Устройство придела в храме было для средневекового сознания не столько памятью о человеческом поступке, сколько о действии Божественного промысла. Сам факт строительства церкви с посвящением, символизирующим все события в целом, становится недостаточным. Каждый придел, как клеймо в иконах того, времени, повествует об определенном чуде, в котором проявилась Божественная воля.

Вероятно, впервые такая программа получила воплощение в деревянном соборе Покрова на Рву, освященном 1 октября 1554 г.1

Постройка мемориального храма с приделами, посвященными либо святым, на дни празднования которых приходились победы казанского похода, либо событиям личной жизни Ивана Грозного, как уже говорилось, не представляла собой чего-то абсолютно нового. Новое заключалось в том,что был сооружен не один многопридельный собор, а девятипрестольный храм о девяти же самостоятельных приделах, поставленных на одном основании, который как бы символизировал собой горний Иерусалим – небесный Сион - рай, где должны были найти себе загробное упокоение и вечное блаженство души тех, которые отдали свою жизнь «за други своя», за общенародное дело - окончательное уничтожение возможности татарского нашествия. Именно храм-город и появился на Красной площади Москвы, а необычность его архитектуры призвана была отражать представление о райской архитектуре, о которой повествовали Апокалипсис и Житие Василия Нового, известное в русской литературе с XIV века. Таким образом, воплощение земного рая или его символ, в который так верил новгородский архиепископ Василий Калика, обретало реальные архитектурные формы2.

Вполне естественно, что эта идея, в сочетании с идеей увековечения в наиболее торжественной форме окончательной победы, навсегда освобождавшей русский народ от тяготевшего над ним домоклова меча татарской неволи, заставляла зодчих обратиться к недавним примерам мемориального зодчества, отмечавшим важнейшие факты государственной жизни, в первую очередь жизни и деятельности самого Ивана Грозного, - ведь благодаря его личности как таковой, его стараниям и организаторским способностям великое княжество Московское превратилось в царство, державу, уподобленную Риму, нанесшую решающее поражение татарам. Такой взгляд на роль Ивана Грозного потребовал от зодчих нового, своеобразного, достаточно переработанного, воплощения мемориального храма, что натолкнуло их на мысль соединить в единую композицию главный шатровый храм (церковь Вознесения в Коломенском) и окружавшие его многочисленные приделы (храм в Дьякове).
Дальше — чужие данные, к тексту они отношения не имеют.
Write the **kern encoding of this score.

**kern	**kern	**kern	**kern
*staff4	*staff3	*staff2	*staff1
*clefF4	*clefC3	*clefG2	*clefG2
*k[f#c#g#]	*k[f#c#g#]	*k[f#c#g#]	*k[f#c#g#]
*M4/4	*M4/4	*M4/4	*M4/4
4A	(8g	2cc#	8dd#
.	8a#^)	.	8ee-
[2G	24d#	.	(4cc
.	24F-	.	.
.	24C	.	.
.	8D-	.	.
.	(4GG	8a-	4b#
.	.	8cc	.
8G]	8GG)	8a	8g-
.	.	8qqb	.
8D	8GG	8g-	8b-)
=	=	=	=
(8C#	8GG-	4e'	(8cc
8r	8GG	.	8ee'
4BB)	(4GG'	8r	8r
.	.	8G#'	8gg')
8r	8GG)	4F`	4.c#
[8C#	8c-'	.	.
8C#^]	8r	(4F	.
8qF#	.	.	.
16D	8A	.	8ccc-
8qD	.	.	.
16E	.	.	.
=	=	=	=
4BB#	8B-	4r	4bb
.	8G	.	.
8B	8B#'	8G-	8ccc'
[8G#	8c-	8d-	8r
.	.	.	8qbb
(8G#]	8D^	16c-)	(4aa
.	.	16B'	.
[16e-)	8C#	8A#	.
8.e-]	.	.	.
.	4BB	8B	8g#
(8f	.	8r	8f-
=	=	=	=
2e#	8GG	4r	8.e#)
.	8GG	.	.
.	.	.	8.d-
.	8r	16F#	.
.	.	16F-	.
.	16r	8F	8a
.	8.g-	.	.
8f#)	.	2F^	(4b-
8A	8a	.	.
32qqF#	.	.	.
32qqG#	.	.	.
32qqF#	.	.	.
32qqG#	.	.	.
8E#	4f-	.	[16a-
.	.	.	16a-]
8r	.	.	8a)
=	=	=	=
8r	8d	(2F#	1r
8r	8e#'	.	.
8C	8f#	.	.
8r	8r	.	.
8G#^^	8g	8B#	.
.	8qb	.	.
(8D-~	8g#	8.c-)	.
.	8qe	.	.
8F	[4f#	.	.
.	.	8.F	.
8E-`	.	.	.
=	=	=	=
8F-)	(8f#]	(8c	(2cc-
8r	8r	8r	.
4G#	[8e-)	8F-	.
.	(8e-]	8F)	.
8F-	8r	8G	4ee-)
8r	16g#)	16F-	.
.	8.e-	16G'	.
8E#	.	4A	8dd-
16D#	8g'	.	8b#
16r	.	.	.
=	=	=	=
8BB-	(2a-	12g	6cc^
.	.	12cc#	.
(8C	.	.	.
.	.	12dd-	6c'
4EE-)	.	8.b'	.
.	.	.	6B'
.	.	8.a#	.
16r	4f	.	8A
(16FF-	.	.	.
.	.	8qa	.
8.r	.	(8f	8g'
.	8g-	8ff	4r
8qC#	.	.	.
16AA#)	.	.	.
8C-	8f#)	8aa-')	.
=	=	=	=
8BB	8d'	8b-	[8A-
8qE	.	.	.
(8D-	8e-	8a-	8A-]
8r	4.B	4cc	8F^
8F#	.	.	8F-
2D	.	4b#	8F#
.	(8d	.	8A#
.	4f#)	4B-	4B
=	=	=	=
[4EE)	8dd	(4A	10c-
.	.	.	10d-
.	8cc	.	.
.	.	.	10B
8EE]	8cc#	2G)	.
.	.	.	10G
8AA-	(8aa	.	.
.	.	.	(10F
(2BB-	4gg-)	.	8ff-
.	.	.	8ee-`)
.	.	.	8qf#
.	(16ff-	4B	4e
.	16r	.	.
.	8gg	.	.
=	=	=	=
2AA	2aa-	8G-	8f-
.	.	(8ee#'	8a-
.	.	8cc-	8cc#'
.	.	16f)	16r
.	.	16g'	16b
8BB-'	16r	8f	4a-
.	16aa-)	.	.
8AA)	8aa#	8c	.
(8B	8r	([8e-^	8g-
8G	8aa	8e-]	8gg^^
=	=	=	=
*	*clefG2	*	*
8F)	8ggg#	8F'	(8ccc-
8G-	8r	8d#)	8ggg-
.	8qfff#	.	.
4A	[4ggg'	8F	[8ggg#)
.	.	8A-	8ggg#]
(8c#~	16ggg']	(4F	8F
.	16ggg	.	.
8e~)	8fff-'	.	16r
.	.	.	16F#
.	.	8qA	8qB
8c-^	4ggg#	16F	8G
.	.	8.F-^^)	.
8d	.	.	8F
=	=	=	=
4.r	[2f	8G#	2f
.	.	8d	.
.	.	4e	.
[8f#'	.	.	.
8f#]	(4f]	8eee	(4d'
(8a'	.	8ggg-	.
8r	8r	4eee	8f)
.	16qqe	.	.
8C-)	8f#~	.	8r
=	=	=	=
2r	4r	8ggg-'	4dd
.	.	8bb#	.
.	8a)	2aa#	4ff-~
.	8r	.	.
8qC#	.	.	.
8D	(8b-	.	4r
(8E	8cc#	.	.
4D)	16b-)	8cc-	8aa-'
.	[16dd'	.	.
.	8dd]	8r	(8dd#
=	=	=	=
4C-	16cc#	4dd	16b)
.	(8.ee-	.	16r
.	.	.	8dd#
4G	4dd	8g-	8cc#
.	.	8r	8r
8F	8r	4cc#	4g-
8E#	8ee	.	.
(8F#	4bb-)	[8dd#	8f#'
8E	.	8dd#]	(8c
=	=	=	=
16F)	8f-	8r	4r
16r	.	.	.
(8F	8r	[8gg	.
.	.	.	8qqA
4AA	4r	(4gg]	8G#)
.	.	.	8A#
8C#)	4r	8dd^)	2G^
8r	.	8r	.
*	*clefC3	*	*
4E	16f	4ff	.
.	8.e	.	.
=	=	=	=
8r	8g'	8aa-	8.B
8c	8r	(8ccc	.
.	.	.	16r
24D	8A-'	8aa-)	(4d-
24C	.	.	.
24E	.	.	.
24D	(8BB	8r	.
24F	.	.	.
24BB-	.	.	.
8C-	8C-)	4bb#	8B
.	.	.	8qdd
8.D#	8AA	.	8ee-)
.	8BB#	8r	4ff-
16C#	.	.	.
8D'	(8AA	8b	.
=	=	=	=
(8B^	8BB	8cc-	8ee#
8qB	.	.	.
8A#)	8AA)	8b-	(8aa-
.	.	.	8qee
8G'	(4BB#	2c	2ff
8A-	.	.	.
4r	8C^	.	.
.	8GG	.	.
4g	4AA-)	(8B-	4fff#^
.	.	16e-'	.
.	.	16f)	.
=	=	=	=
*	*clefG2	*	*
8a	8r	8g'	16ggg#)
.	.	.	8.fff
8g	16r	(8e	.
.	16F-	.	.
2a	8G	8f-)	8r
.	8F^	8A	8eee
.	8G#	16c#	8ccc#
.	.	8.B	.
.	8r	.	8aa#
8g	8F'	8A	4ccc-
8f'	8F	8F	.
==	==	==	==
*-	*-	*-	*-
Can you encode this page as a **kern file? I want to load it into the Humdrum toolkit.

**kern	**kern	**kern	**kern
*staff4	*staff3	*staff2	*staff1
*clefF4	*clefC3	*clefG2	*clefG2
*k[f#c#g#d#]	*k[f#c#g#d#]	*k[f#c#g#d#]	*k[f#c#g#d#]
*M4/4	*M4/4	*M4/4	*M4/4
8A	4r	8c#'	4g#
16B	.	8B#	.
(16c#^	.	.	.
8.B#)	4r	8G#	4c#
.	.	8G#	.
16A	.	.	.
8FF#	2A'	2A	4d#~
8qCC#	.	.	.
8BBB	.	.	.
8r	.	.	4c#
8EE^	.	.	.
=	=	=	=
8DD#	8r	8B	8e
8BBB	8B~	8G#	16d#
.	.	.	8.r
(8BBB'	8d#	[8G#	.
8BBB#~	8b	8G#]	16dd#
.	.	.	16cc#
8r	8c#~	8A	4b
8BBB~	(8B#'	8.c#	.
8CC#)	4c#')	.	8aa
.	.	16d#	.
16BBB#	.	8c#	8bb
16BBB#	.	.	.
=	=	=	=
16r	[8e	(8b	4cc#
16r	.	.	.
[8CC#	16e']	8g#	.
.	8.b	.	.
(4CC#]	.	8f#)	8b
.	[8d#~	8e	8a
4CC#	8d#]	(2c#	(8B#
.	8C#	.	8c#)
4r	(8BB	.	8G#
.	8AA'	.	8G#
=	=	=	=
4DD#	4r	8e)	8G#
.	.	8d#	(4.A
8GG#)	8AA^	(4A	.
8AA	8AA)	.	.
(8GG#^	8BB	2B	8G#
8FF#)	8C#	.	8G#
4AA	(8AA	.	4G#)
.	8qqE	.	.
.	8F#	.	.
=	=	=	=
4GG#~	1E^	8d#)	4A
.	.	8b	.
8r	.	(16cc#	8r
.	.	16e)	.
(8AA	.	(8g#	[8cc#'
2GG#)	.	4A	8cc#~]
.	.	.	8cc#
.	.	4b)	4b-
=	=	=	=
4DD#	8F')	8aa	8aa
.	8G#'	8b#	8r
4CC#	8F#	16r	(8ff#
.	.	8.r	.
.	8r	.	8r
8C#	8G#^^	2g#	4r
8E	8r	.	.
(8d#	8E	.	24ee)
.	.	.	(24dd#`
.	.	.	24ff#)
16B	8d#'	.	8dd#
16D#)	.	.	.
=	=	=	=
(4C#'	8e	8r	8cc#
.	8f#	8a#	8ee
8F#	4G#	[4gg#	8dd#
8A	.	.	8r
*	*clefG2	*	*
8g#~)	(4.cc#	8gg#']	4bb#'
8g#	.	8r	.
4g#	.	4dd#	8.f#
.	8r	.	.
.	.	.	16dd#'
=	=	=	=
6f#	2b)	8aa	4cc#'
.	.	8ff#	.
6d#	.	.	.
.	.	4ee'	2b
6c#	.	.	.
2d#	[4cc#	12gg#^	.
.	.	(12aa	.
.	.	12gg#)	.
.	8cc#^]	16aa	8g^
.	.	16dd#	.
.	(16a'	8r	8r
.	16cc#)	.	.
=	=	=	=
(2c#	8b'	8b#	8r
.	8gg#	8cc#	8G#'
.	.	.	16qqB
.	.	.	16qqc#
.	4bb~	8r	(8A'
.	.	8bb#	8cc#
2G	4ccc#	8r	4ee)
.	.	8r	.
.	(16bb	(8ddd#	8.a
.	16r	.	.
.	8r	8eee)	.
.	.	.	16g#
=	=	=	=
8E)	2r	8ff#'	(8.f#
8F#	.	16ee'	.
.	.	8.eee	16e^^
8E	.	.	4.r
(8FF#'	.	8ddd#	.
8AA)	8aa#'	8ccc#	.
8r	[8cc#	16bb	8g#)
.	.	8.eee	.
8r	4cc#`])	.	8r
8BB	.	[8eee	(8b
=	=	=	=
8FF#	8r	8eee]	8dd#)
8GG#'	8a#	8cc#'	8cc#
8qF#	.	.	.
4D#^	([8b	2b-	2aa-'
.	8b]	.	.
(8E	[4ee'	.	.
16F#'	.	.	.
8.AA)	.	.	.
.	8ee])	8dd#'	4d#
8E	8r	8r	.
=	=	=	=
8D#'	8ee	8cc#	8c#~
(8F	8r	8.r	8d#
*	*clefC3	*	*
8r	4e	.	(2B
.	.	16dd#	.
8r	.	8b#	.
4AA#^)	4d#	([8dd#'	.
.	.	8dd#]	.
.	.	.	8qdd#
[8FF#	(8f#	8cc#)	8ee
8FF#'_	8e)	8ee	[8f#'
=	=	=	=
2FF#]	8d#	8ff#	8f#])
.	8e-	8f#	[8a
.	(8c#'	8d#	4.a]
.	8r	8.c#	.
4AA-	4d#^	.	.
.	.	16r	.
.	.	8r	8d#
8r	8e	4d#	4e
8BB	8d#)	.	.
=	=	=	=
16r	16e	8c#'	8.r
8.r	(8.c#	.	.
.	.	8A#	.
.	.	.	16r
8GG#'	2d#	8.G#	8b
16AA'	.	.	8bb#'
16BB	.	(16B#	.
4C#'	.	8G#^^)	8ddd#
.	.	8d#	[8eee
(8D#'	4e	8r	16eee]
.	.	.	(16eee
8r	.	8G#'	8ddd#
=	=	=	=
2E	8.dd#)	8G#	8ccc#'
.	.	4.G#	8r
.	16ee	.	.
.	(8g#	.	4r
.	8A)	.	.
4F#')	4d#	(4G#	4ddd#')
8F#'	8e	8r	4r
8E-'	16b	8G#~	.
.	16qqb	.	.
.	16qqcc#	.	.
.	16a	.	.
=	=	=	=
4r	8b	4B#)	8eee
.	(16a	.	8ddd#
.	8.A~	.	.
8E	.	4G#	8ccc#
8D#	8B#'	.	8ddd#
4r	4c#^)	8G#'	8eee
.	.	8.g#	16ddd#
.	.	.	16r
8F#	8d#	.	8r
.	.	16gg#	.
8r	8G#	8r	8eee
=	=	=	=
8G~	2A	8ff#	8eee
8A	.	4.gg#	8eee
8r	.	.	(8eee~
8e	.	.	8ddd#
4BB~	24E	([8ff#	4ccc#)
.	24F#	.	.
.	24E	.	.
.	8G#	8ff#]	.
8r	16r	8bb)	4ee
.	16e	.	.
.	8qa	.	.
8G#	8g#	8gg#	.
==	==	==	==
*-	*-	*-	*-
Сначала (в 1553г.) была заложена каменная «едина Троица», с деревянными приделами, которые затем было решено заменить каменными. Это решение относится уже к 1555 году, когда Грозный велел заново отстроить мемориальный храм. Первоначальное посвящение мемориального храма Троицы имеет под собой небезыинтересное основание. Напомним, что, взяв 2 октября 1552 года Казань, царь через два дня «освятя градъ во имя святыя и живоначальныя Троица». Это освящение покоренного города в честь Троицы имело принципиальное значение, так как тем самым официально подтверждался основной догмат православной церкви о троичности божества. Его подтверждение государственным актом освящения города объясняется следующими обстоятельствами. В кругах правительства и церкви были еще достаточно памятны антитринитарные выступления представителей ереси жидовствующих. Поэтому необходимо было конкретными действиями утвердить этот догмат. Не случайно в эти годы строятся храмы во имя Троицы, пишутся иконы на тот же сюжет, сильно увеличивается в числе посвящение Троице новооснованных монастырей1.

Кроме того, в 1553 году была открыта ересь Матвея Башкина и Феодосия Косого, последовательных антитринитариев. Особенно далеко заходил в своем неприятии современных ему церковных установлений Косой, который даже утверждал, что «не подобает церквам ныне бывати…»1.

Суждения Феодосия Косого, ставшие известными властям в 1553 году, несмотря на решительную расправу с еретиками, продолжали волновать многих и позднее, о чем свидетельствуют сочинения Зиновия Отенского, написанные в 60-х годах этого столетия.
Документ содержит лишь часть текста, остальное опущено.